══ RECORDS PROVIDED ══
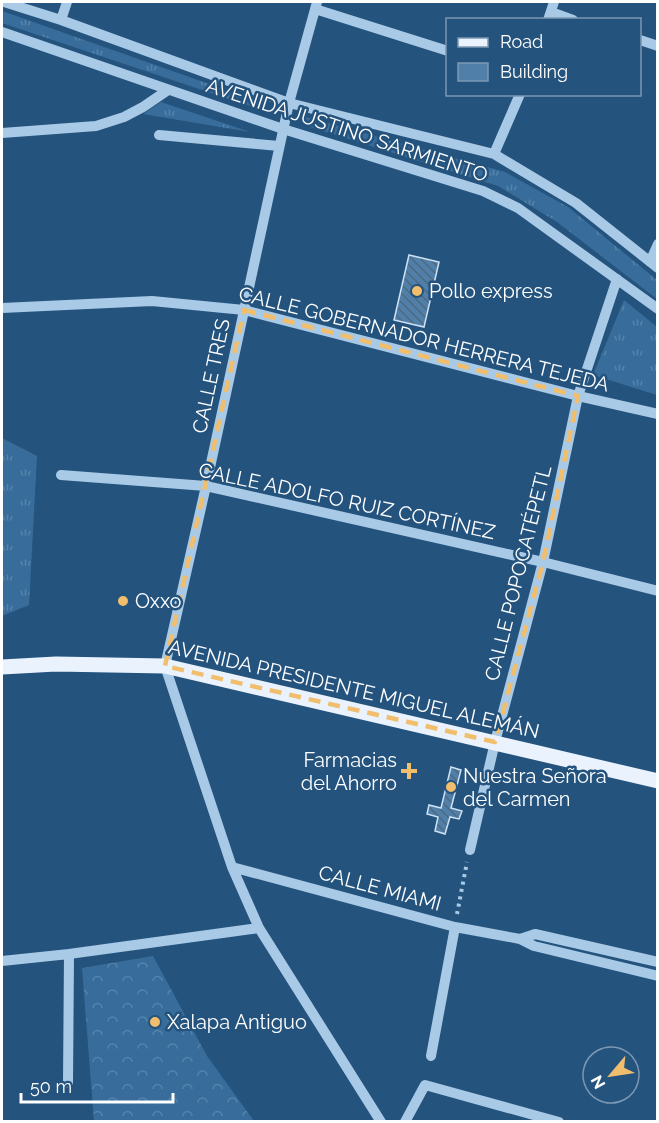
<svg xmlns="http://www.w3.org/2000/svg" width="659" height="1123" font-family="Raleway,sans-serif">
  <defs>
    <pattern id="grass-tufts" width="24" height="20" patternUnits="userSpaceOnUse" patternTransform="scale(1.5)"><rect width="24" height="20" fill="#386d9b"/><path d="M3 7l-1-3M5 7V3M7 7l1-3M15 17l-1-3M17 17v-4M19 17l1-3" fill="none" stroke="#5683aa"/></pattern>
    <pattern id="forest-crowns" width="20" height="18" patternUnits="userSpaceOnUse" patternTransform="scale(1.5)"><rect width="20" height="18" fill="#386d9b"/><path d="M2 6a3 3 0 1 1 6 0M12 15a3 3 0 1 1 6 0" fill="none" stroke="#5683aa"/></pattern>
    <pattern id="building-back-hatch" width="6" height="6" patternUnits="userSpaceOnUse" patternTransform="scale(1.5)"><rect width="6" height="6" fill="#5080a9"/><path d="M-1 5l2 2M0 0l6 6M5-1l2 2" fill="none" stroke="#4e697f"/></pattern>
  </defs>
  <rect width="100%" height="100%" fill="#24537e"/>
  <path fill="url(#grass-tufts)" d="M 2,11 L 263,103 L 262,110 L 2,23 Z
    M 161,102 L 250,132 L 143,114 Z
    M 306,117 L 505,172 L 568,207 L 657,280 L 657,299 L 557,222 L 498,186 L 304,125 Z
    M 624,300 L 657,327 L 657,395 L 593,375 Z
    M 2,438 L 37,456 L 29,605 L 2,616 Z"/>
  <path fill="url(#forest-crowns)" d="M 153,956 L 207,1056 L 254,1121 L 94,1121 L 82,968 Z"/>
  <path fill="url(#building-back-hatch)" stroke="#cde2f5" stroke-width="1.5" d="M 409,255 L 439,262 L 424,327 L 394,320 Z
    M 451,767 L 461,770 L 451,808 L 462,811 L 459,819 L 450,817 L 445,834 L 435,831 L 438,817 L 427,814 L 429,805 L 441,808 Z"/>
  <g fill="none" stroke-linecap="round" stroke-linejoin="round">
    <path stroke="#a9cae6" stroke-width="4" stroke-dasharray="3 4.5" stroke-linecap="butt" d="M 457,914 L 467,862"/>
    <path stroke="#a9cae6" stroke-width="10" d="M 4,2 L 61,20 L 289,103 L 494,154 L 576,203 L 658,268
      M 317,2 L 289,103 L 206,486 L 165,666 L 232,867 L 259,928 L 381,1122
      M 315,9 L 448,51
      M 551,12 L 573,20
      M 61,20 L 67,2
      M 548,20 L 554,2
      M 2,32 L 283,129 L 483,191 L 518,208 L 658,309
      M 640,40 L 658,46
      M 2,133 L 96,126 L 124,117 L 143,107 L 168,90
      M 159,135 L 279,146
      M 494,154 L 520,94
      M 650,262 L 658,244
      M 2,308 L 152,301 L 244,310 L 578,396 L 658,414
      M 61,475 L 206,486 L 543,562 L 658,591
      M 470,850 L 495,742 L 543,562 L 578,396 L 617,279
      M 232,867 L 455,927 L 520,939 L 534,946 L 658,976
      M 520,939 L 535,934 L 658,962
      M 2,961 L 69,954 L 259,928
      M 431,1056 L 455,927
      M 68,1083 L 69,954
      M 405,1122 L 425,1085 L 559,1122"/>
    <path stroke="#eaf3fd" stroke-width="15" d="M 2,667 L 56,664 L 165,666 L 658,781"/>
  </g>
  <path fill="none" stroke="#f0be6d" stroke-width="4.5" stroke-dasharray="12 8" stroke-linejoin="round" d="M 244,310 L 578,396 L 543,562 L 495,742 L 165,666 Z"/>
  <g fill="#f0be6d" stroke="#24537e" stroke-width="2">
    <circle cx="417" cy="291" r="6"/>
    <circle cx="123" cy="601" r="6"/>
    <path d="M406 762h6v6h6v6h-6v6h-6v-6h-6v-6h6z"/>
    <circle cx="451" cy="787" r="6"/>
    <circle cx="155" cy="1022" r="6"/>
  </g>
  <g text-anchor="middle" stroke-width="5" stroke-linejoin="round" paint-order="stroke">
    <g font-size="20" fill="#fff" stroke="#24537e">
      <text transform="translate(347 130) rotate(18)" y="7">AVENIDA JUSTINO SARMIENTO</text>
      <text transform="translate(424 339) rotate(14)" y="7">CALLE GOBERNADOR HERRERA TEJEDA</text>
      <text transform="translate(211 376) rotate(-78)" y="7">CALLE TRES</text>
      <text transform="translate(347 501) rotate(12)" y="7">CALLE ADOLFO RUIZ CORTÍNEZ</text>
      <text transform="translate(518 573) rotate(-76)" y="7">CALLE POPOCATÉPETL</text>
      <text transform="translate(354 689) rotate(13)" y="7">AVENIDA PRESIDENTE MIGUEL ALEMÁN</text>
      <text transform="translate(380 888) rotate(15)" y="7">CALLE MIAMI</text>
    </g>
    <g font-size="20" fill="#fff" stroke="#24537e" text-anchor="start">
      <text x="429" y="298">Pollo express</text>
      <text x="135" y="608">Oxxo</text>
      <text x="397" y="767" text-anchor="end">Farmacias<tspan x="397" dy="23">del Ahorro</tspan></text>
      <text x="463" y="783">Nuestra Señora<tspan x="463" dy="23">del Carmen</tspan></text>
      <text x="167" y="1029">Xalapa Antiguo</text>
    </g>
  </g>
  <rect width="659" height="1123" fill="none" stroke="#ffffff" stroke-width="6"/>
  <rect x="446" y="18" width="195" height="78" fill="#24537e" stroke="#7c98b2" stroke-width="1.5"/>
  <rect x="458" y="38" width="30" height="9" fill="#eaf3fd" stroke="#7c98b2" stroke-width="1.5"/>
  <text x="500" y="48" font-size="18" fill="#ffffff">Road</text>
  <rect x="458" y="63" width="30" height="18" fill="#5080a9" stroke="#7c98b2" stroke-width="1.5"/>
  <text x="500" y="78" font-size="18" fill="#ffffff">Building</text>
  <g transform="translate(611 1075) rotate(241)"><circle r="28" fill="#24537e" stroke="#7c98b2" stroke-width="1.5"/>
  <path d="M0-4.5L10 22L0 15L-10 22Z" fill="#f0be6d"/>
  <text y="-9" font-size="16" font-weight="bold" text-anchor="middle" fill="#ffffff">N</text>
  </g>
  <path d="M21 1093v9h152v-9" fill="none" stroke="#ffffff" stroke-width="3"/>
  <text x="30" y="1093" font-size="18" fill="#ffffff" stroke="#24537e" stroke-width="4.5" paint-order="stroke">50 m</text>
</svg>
═══
**EXERCISE BRIEF**
Could you show every line of the listing that holds the string "middle"?

**PROBLEM SOLUTION**
  <g text-anchor="middle" stroke-width="5" stroke-linejoin="round" paint-order="stroke">
  <text y="-9" font-size="16" font-weight="bold" text-anchor="middle" fill="#ffffff">N</text>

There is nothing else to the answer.